* _Problem description_: Print each of the rows below again, word for word and in the same order.

* _Entries provided_:
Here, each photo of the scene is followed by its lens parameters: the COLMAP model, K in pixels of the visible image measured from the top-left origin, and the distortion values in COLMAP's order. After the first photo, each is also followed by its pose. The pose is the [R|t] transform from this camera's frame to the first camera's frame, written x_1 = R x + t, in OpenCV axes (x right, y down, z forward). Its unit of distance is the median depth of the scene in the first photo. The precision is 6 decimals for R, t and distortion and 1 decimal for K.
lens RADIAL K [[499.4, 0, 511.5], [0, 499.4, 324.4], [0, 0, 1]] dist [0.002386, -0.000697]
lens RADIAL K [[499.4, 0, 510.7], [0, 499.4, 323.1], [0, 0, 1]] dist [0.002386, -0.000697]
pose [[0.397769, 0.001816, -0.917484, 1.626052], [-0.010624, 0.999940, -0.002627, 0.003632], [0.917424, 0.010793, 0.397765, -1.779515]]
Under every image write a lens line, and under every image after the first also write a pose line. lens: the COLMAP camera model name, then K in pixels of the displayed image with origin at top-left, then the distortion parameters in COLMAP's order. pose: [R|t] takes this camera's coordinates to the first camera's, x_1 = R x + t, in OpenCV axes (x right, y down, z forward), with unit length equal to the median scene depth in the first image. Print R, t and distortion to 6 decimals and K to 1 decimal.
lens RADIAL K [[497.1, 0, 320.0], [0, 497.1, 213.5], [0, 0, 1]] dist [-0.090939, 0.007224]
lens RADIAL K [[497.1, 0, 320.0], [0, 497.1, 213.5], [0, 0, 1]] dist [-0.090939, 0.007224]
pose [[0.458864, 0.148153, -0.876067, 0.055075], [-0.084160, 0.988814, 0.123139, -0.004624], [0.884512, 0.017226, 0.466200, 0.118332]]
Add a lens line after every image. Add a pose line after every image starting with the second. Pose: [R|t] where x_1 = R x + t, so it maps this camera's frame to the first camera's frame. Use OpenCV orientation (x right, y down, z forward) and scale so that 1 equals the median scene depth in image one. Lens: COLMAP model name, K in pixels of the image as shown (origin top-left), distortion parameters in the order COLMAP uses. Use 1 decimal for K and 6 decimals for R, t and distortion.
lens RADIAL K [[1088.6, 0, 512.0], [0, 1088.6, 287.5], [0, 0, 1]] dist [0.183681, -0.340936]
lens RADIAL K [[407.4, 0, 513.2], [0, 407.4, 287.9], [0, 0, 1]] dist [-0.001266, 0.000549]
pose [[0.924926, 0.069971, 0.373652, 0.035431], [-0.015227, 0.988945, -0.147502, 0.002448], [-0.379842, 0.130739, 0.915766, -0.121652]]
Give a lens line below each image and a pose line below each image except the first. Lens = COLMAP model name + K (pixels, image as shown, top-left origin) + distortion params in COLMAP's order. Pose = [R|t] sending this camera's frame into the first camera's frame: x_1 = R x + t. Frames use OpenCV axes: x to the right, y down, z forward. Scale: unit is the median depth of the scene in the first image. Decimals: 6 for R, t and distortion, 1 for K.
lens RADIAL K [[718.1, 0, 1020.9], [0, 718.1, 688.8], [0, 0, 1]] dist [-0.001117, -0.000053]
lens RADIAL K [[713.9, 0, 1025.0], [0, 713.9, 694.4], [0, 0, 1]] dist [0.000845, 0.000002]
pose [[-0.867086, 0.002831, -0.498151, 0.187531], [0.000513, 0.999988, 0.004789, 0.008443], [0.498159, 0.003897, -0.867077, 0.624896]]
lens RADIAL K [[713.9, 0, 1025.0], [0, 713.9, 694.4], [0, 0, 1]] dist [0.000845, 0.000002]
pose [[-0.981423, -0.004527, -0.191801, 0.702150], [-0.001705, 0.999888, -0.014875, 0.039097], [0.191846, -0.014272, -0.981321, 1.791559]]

* _Exercise answer_:
Here, each photo of the scene is followed by its lens parameters: the COLMAP model, K in pixels of the visible image measured from the top-left origin, and the distortion values in COLMAP's order. After the first photo, each is also followed by its pose. The pose is the [R|t] transform from this camera's frame to the first camera's frame, written x_1 = R x + t, in OpenCV axes (x right, y down, z forward). Its unit of distance is the median depth of the scene in the first photo. The precision is 6 decimals for R, t and distortion and 1 decimal for K.
lens RADIAL K [[499.4, 0, 511.5], [0, 499.4, 324.4], [0, 0, 1]] dist [0.002386, -0.000697]
lens RADIAL K [[499.4, 0, 510.7], [0, 499.4, 323.1], [0, 0, 1]] dist [0.002386, -0.000697]
pose [[0.397769, 0.001816, -0.917484, 1.626052], [-0.010624, 0.999940, -0.002627, 0.003632], [0.917424, 0.010793, 0.397765, -1.779515]]
Under every image write a lens line, and under every image after the first also write a pose line. lens: the COLMAP camera model name, then K in pixels of the displayed image with origin at top-left, then the distortion parameters in COLMAP's order. pose: [R|t] takes this camera's coordinates to the first camera's, x_1 = R x + t, in OpenCV axes (x right, y down, z forward), with unit length equal to the median scene depth in the first image. Print R, t and distortion to 6 decimals and K to 1 decimal.
lens RADIAL K [[497.1, 0, 320.0], [0, 497.1, 213.5], [0, 0, 1]] dist [-0.090939, 0.007224]
lens RADIAL K [[497.1, 0, 320.0], [0, 497.1, 213.5], [0, 0, 1]] dist [-0.090939, 0.007224]
pose [[0.458864, 0.148153, -0.876067, 0.055075], [-0.084160, 0.988814, 0.123139, -0.004624], [0.884512, 0.017226, 0.466200, 0.118332]]
Add a lens line after every image. Add a pose line after every image starting with the second. Pose: [R|t] where x_1 = R x + t, so it maps this camera's frame to the first camera's frame. Use OpenCV orientation (x right, y down, z forward) and scale so that 1 equals the median scene depth in image one. Lens: COLMAP model name, K in pixels of the image as shown (origin top-left), distortion parameters in the order COLMAP uses. Use 1 decimal for K and 6 decimals for R, t and distortion.
lens RADIAL K [[1088.6, 0, 512.0], [0, 1088.6, 287.5], [0, 0, 1]] dist [0.183681, -0.340936]
lens RADIAL K [[407.4, 0, 513.2], [0, 407.4, 287.9], [0, 0, 1]] dist [-0.001266, 0.000549]
pose [[0.924926, 0.069971, 0.373652, 0.035431], [-0.015227, 0.988945, -0.147502, 0.002448], [-0.379842, 0.130739, 0.915766, -0.121652]]
Give a lens line below each image and a pose line below each image except the first. Lens = COLMAP model name + K (pixels, image as shown, top-left origin) + distortion params in COLMAP's order. Pose = [R|t] sending this camera's frame into the first camera's frame: x_1 = R x + t. Frames use OpenCV axes: x to the right, y down, z forward. Scale: unit is the median depth of the scene in the first image. Decimals: 6 for R, t and distortion, 1 for K.
lens RADIAL K [[718.1, 0, 1020.9], [0, 718.1, 688.8], [0, 0, 1]] dist [-0.001117, -0.000053]
lens RADIAL K [[713.9, 0, 1025.0], [0, 713.9, 694.4], [0, 0, 1]] dist [0.000845, 0.000002]
pose [[-0.867086, 0.002831, -0.498151, 0.187531], [0.000513, 0.999988, 0.004789, 0.008443], [0.498159, 0.003897, -0.867077, 0.624896]]
lens RADIAL K [[713.9, 0, 1025.0], [0, 713.9, 694.4], [0, 0, 1]] dist [0.000845, 0.000002]
pose [[-0.981423, -0.004527, -0.191801, 0.702150], [-0.001705, 0.999888, -0.014875, 0.039097], [0.191846, -0.014272, -0.981321, 1.791559]]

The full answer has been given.